The following year, in response to quality concerns about the actual coffee, Schultz closed every store for retraining on how to make coffee. “Can you imagine that,” he asked the NRA audience. “The admission of guilt. The embarrassment. But it was truthful. It galvanized our people to understand that we were going to return to our roots and heritage of community, quality and consistency, and not compromising and not chasing comp store sales, of focusing on one thing: exceeding customers and our own people’s expectations.”
Comp store sales never got worse and in 2011, Starbucks posted record revenue that was topped last year as the stock price soared to new highs. The value of the company that now numbered more than 18,000 stores had grown to $48 billion.
“People want to be part of something larger than themselves, working for a company they believe in,” Schultz said in closing. “We want to create a connection with our customers, too, not only based on a ringing cash register, but by demonstrating a heartfelt commitment to the community they live in…

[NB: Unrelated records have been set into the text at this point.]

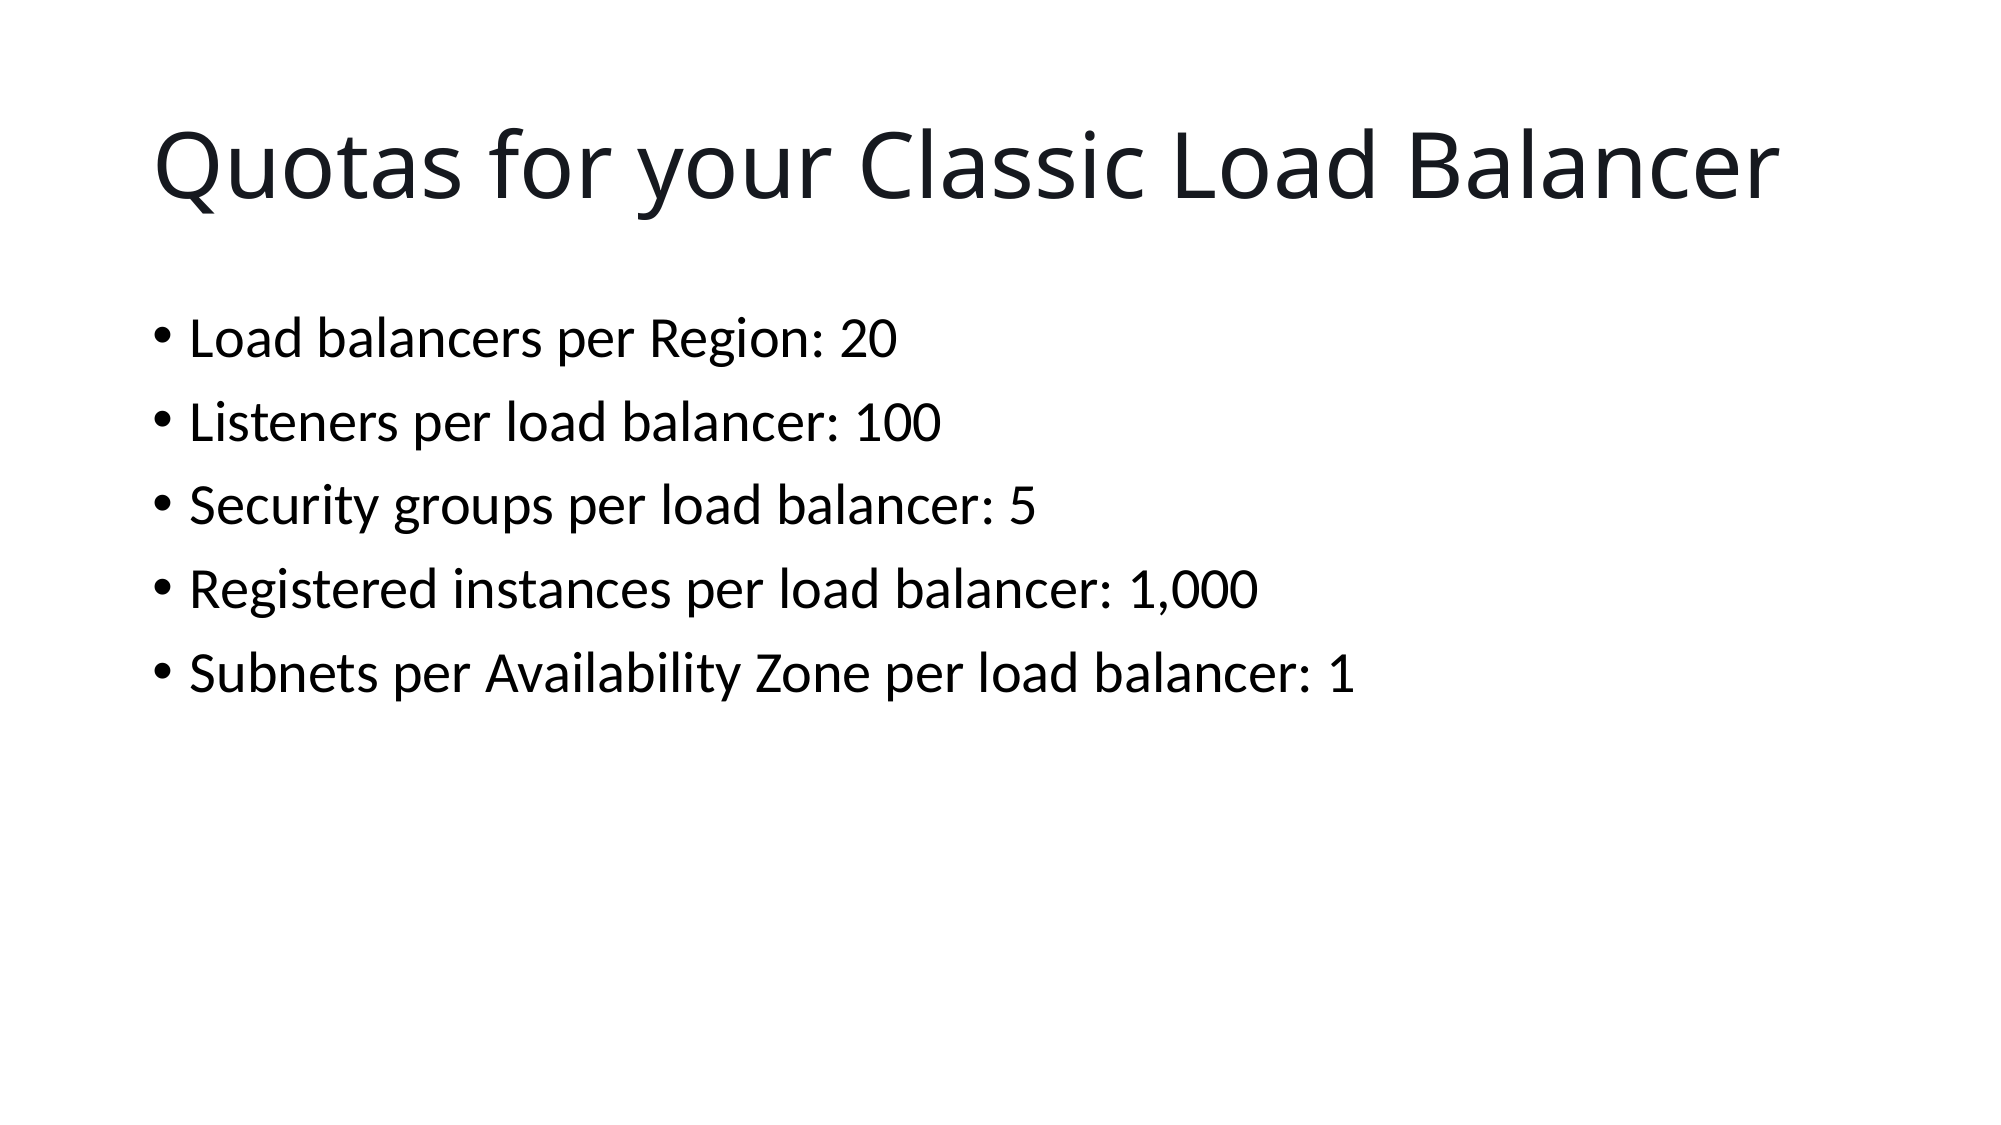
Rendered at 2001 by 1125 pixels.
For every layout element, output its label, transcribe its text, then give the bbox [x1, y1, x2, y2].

title Quotas for your Classic Load Balancer [137, 59, 1863, 278]
list Load balancers per Region: 20 Listeners per load balancer: 100 Security groups per load balancer: 5 Registered instances per load balancer: 1,000 Subnets per Availability Zone per load balancer: 1 [137, 299, 1863, 1014]
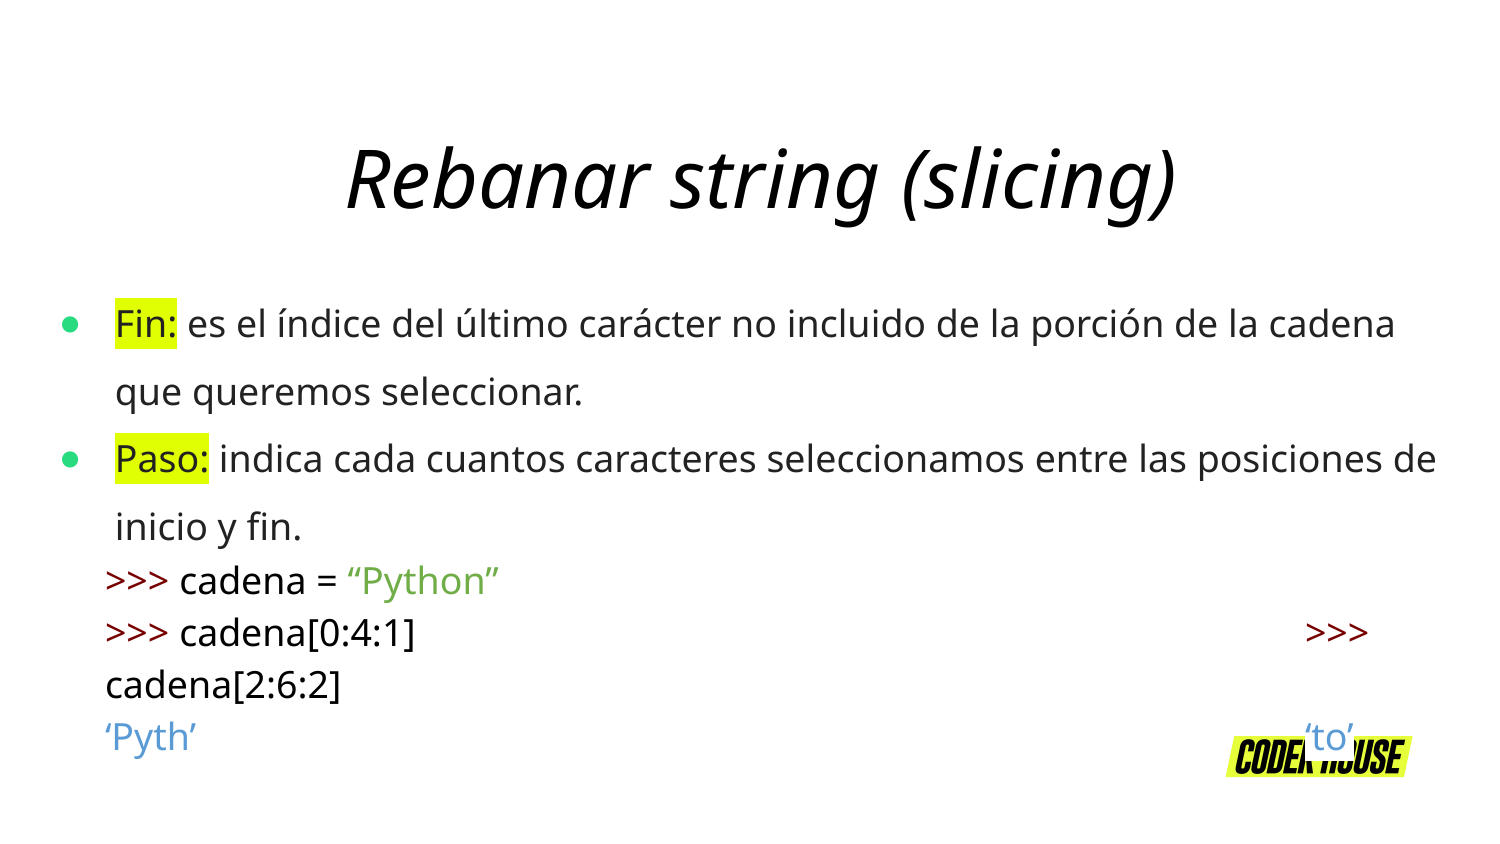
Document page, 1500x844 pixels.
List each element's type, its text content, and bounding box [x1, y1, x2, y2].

“I would submit that those companies that differentiate not only on features, benefits and operations, but on values, culture and the essence of this trust will be the companies that will win,” Schultz said. “Customers want to support companies whose values are compatible with their own.”
Through the years, Schultz has demonstrated that commitment to community. In 2011, he spearheaded a program called “Create Jobs for USA,” a campaign designed to foster and sustain small business job creation. He’s also written best-selling books— Onward: How Starbucks Fought for Its Life without Losing Its Soul (2011) and Pour Your Heart Into It (1997) —and donated all the profits to the Starbucks Foundation, which supports the company’s commitment to community globally, and the CUP (Caring Unites Partners) Fund, which provides financial relief to employees facing emergency situations.
“What we’ve learned the last few years, the essence of the Starbucks brand and our success is linked to the operational excellence of our business, but also to the values of our business and our customers knowing that this is a company they can believe in, trust and rely on,” Schultz concluded.